Roberto Diaz, current president of the Curtis Institute of Music, said Dalton was a major influence. Diaz’ father studied with Primrose just before Dalton did, and the two stayed in the same apartment in Indiana at different times.
Years later, the younger Diaz bought the Amati viola that Primrose inherited from his own father. When Dalton learned of this, he invited Diaz to study some never-before-used manuscripts of Primrose’s, from the BYU archive, to record with the instrument. One of the recordings, “Primrose: Viola Transcriptions,” earned Diaz a Grammy nomination in 2006.
“There are many of us out there who are lucky enough to be the recipients of [Dalton’s] unselfish willingness to help, and we’re going to miss him for that,” Diaz said.
For all his work in music — including a stint as president of the American Viola Society, and editor of the society’s quarterly review — Dalton always made time, his son Aaron said, to go out to BYU football games on Saturdays.
Dalton’s wife, Donna, recalled when they built their home in Provo’s Grandview Hill neighborhood, using thousands of pioneer-era bricks that David collected from a Spanish Fork mercantile that was torn down in the 1960s.

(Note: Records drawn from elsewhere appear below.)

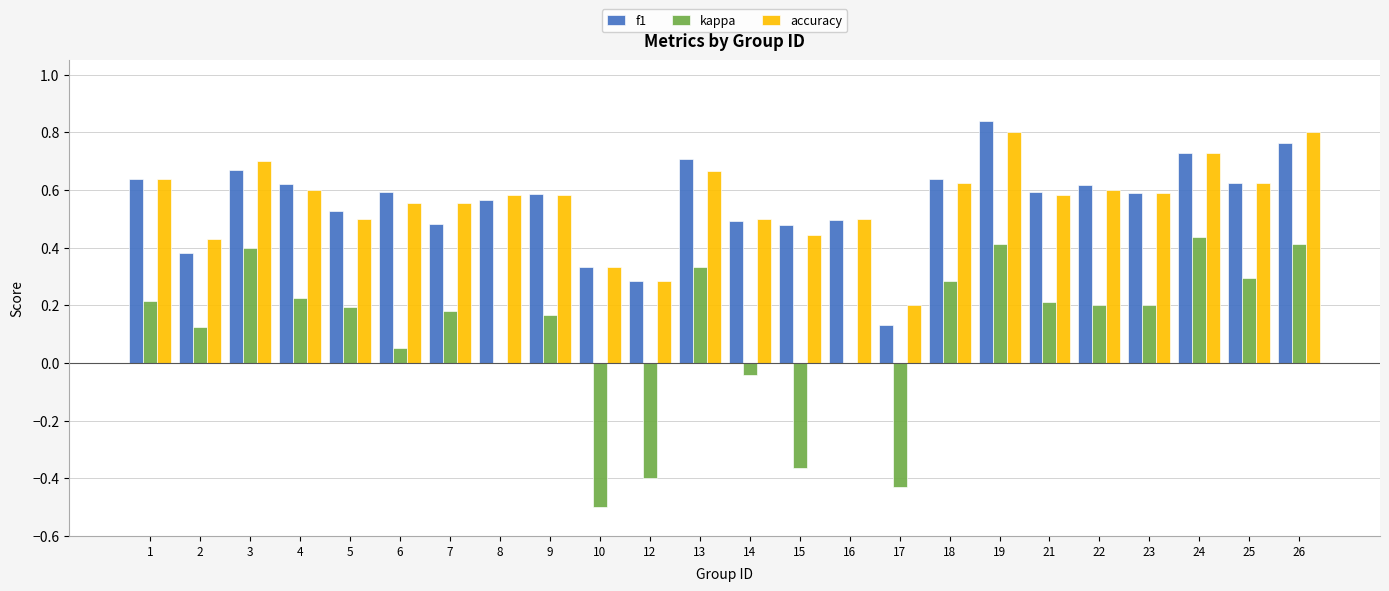

What is the sum of all kappa values?

2.6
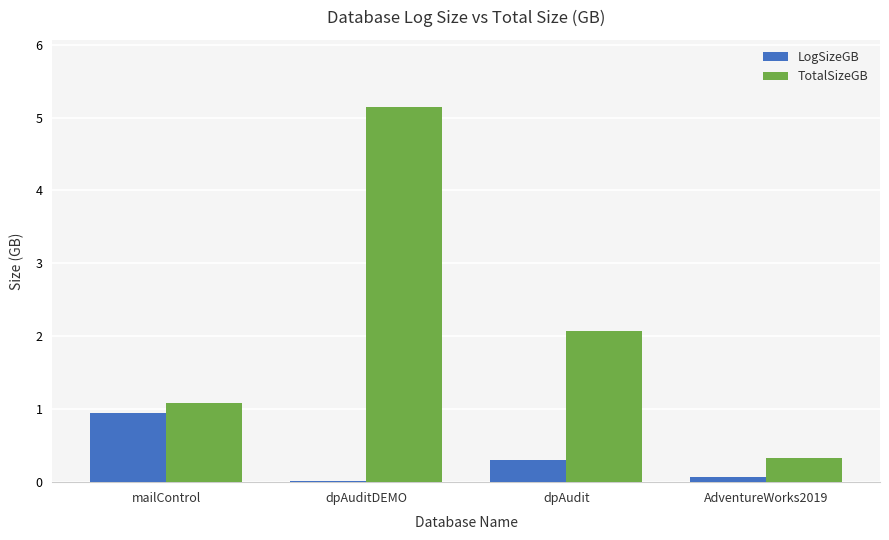

Which category has the highest value across all series?

dpAuditDEMO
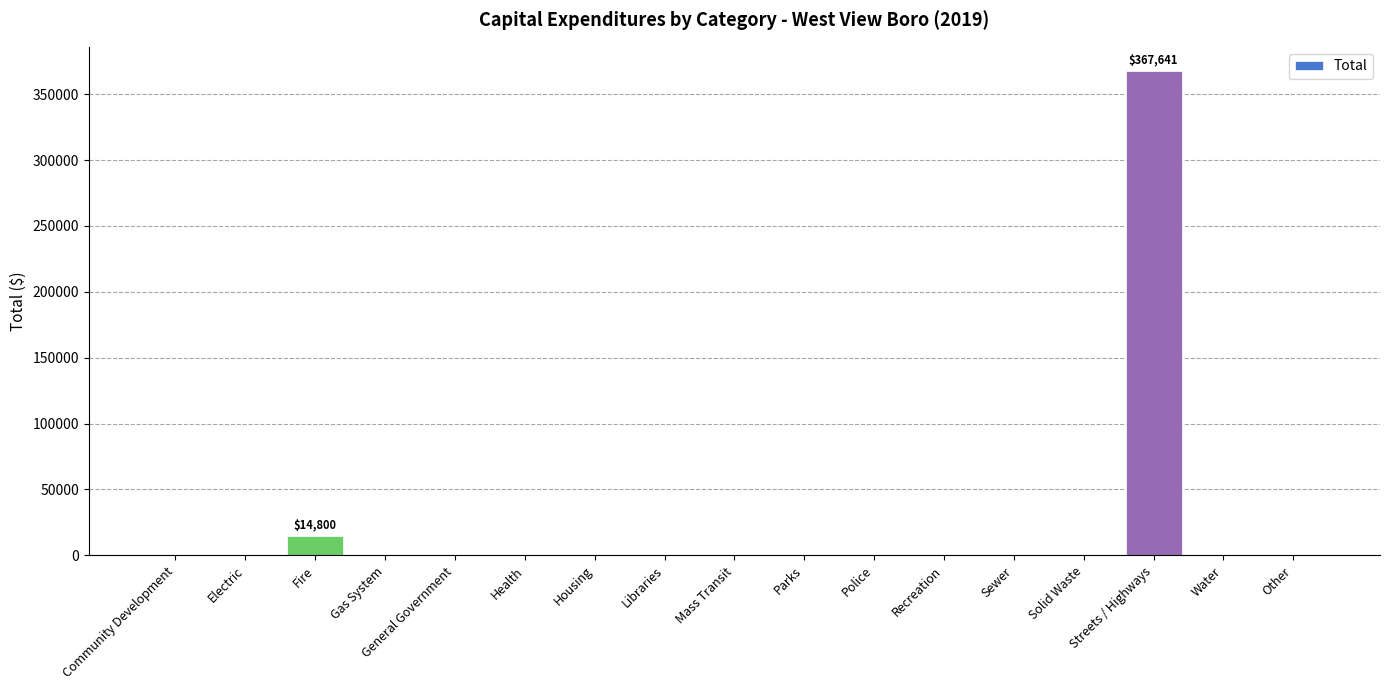

Count the number of values greater than 0.

2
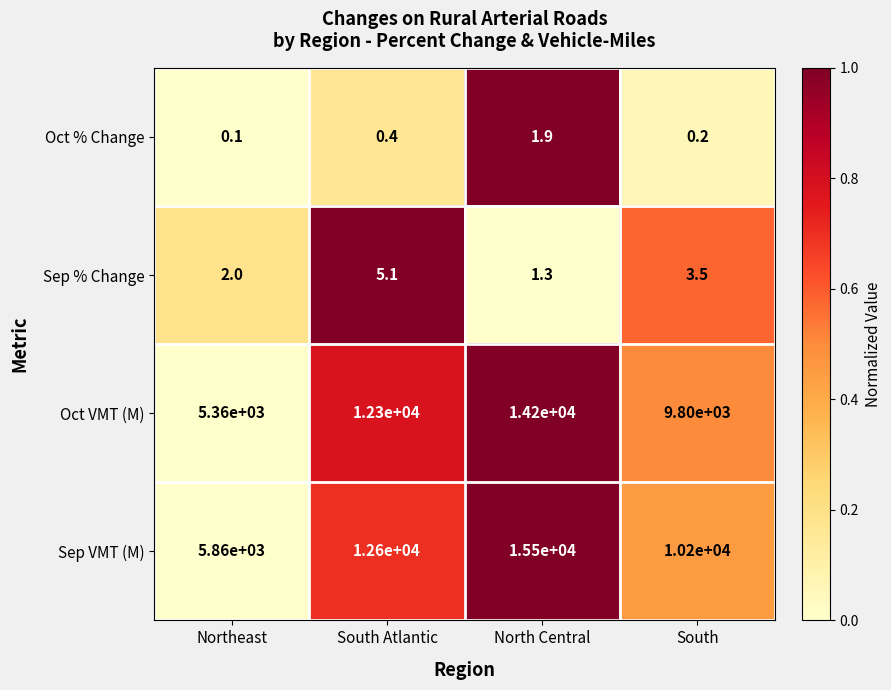

Which category has the lowest value across all series?

Northeast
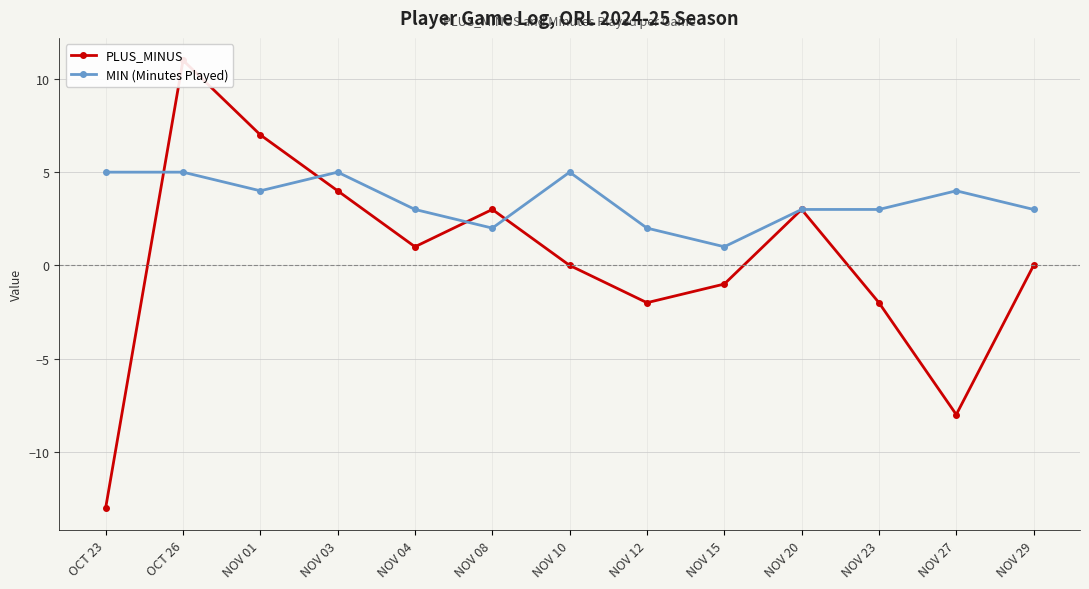

How many intersections are there between MIN (Minutes Played) and PLUS_MINUS?

4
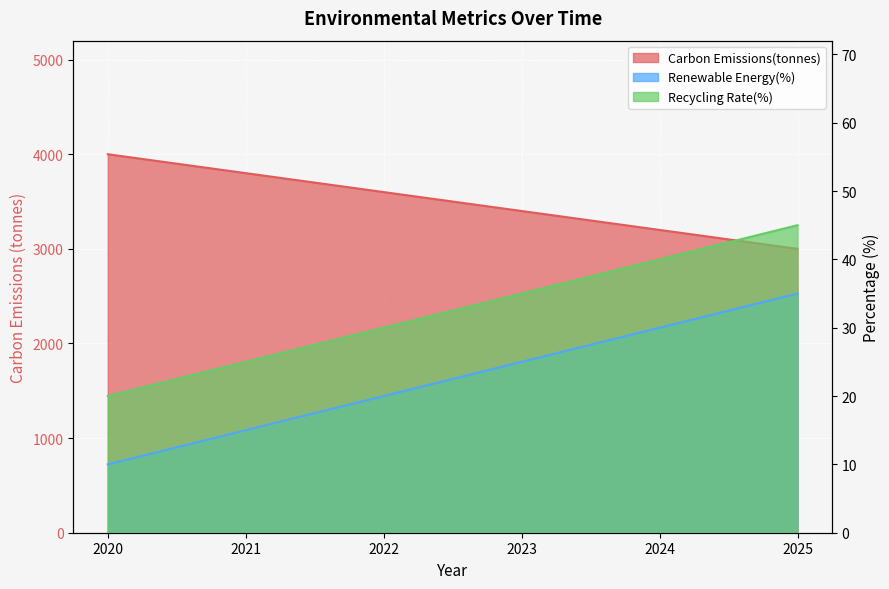

Reading right to left, what are all the values shown in this chart?

Carbon Emissions(tonnes): 2025=3000	2024=3200	2023=3400	2022=3600	2021=3800	2020=4000
Renewable Energy(%): 2025=35	2024=30	2023=25	2022=20	2021=15	2020=10
Recycling Rate(%): 2025=45	2024=40	2023=35	2022=30	2021=25	2020=20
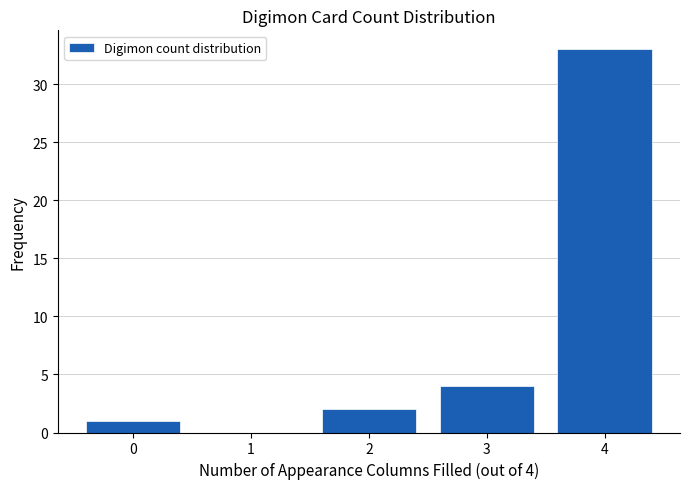

Reading left to right, list all the values displayed in this chart.

0=1	1=0	2=2	3=4	4=33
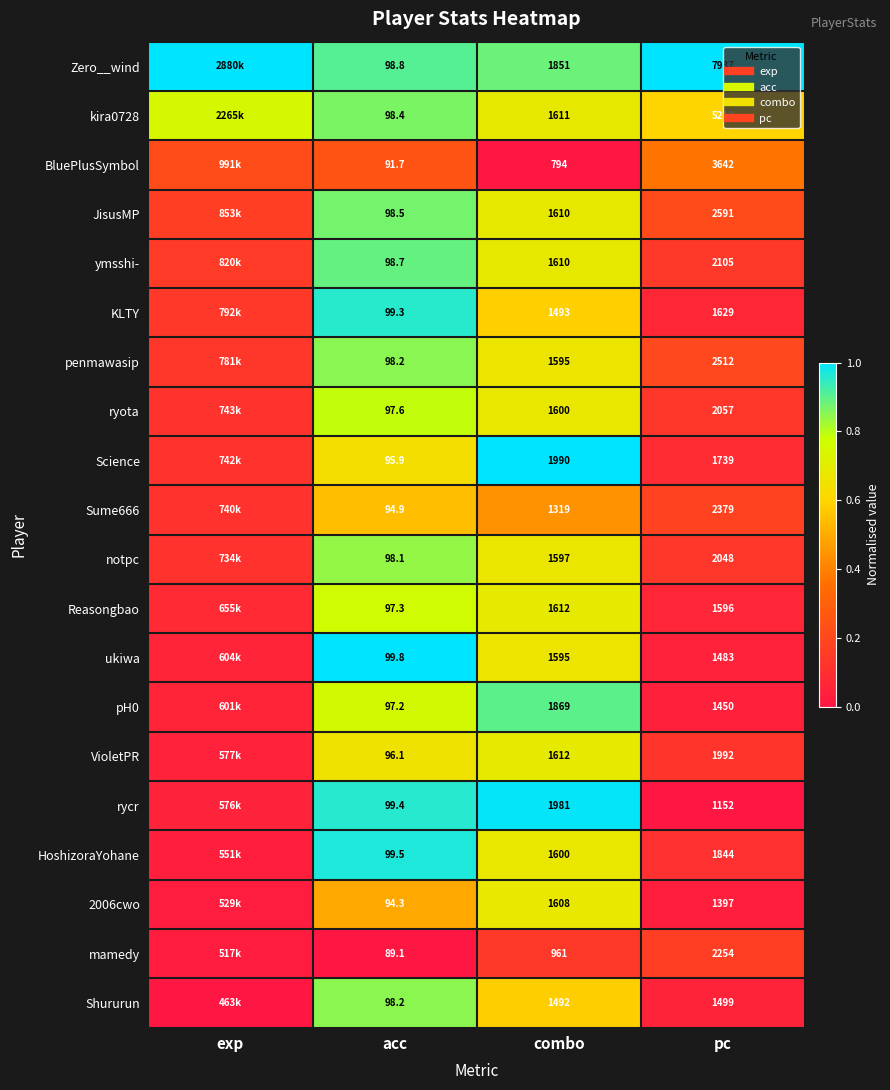

List the labels in order of KLTY value, largest first.

acc, combo, exp, pc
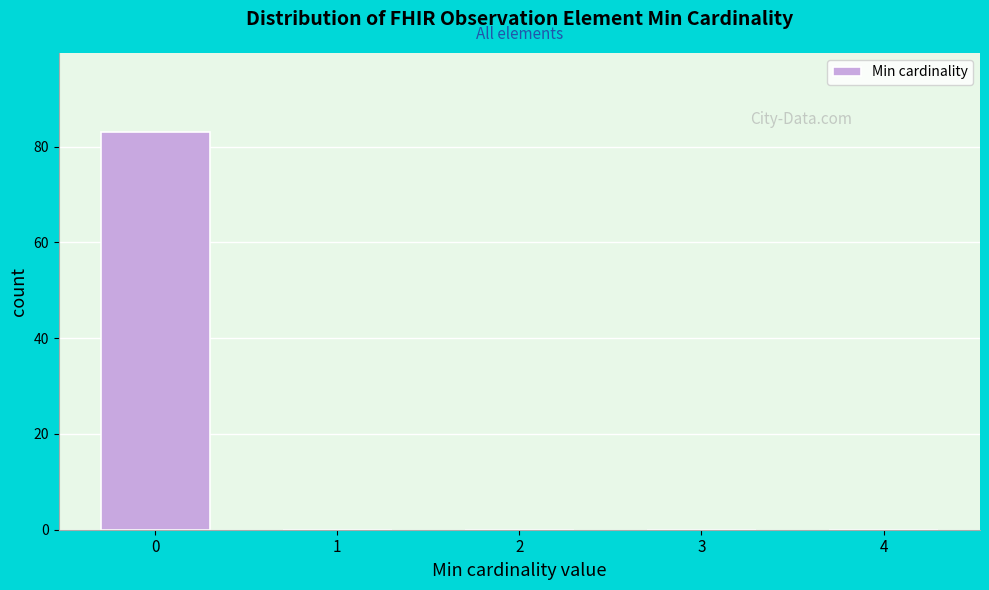

Reading right to left, extract all data points from this chart.

4=0	3=0	2=0	1=0	0=83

By the time the house was built in 1970, she said, David must have handled each brick five times. “It was of great joy and accomplishment, because he wanted that kind of house,” she said.
Dalton is survived by his wife, Donna, and their four children — Alison Dalton of Chicago; Melissa Dalton-Bradford of Frankfurt, Germany; Hilary Dalton of Dubuque, Iowa; and Aaron Dalton of Provo — as well as 15 grandchildren and a brother, Stephen E. Dalton of Salt Lake City.
Funeral services are scheduled at the Grandview LDS Stake Center, 1122 Grand Ave., Provo, on Saturday, Jan. 7, from 11 a.m. to 1 p.m. A viewing is set for Friday, Jan. 6, 6 to 8 p.m., at the same location. In lieu of flowers, people are urged to donate to the Primrose International Viola Archive, at the Harold B. Lee Library at BYU, or to the Nature Conservancy.